For most of my life, I’ve used time as if it would never run out and burned energy like it could always be renewed. My focus has been on productivity, efficiency, and effectiveness. I’ve worked at everything, including not-working: playing was a project, resting was a goal, and “being” was on my to-do list.
David Allen’s Getting Things Done has been a nearly-sacred text. I have and actively use project lists and tickler files for every month of the year and every day of the month. I try to get clarity about next actions, to get to “in box zero” every day, and to practice a weekly review of the entire organizational system. I’ve wanted to squeeze as much work as possible into each day.
I’ve also taught—often!—about God’s creating and honoring Sabbath (we teach what we need, I think). I confess that I’ve taught about it far more than I’ve practiced it; but the essential truth of Sabbath remains, despite my failures to practice it.
Genesis tells us: “And on the seventh day God rested from all the work God had done.” God stopped to savor the beauty of the newly-fashioned world.
Why did God take a day off? God wasn’t tired. God didn’t need sleep.
God honored Sabbath for our sakes and the sake of creation. God modeled the wisdom which is woven into the way things are: thriving and flourishing require regular rhythms of work and rest, of productivity and recovery, and of doing and being.
There’s another truth in God’s own honoring of Sabbath: there are some things not even God can do by doing.
Music depends on the silence between the notes.
Farmers leave seed undisturbed once they’ve sown it in the ground.
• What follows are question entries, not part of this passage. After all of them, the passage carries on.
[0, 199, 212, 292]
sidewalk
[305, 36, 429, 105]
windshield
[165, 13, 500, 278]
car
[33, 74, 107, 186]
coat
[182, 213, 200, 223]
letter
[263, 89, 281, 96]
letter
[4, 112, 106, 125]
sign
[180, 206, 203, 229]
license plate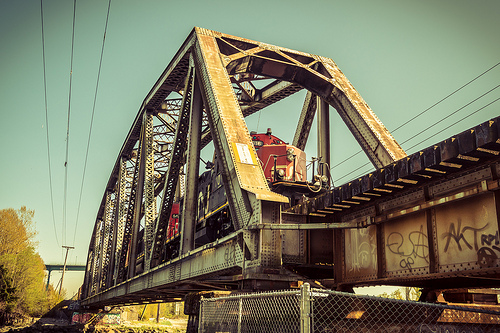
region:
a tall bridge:
[41, 47, 391, 270]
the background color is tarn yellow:
[26, 123, 394, 330]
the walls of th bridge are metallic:
[130, 133, 220, 260]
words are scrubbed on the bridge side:
[381, 227, 453, 270]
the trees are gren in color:
[3, 224, 64, 315]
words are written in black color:
[391, 222, 493, 262]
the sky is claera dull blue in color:
[420, 18, 484, 128]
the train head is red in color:
[274, 119, 344, 203]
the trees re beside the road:
[11, 221, 76, 304]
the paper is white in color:
[235, 142, 265, 178]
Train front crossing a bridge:
[241, 126, 333, 196]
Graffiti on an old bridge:
[381, 222, 493, 278]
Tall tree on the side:
[2, 201, 47, 316]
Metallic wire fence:
[245, 281, 325, 331]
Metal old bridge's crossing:
[176, 20, 411, 200]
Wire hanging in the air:
[31, 7, 111, 136]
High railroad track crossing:
[294, 117, 497, 217]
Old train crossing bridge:
[76, 26, 411, 300]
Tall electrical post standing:
[54, 242, 77, 295]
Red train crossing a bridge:
[160, 129, 327, 241]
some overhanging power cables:
[28, 0, 113, 265]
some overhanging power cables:
[331, 58, 498, 185]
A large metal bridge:
[67, 25, 499, 310]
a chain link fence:
[192, 280, 499, 330]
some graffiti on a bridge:
[348, 218, 498, 273]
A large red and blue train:
[107, 124, 331, 276]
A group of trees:
[0, 200, 56, 325]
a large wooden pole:
[56, 243, 77, 302]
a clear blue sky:
[11, 4, 498, 298]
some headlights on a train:
[274, 143, 331, 185]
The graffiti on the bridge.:
[339, 221, 497, 249]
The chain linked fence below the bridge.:
[199, 297, 497, 332]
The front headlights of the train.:
[270, 170, 307, 178]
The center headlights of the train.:
[287, 143, 297, 161]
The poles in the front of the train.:
[265, 152, 333, 189]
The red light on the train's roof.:
[266, 126, 272, 136]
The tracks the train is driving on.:
[142, 128, 496, 242]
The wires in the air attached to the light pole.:
[30, 1, 91, 247]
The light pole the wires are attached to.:
[58, 241, 75, 294]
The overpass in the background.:
[40, 255, 92, 275]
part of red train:
[246, 124, 332, 205]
If they “do” anything to it, they sabotage the hidden processes of germination and growth.
Writers’ best ideas or most interesting characters often appear unbidden when they aren’t writing at all.
There are some things we can’t do by doing.
I continue to deal with the effects of cancer and its treatment. I’ve never achieved a “full remission,” though, at one point, my cancer indicators lowered enough that my first oncologist used the term, with cautions and qualifications. I latched onto it and celebrated it. That term no longer applies.
The cancer indicators slowly inch-up. For now, I am doing well, and I am grateful. Fatigue and bone pain are increasing consequences, as they have been for the whole course of this disease.
Which is why I am writing about Sabbath. If a serious illness won’t teach me to match more wisely the energy I have and the commitments I make, what will?
Why is it so difficult to say “no” so that saying a deeper and truer “yes” is possible?
At this point in my journey, I may and must learn that, in familiar words, I am a “human being” and a “human becoming,” not a “human doing.”
Some things—the most important things—can only be done by not doing.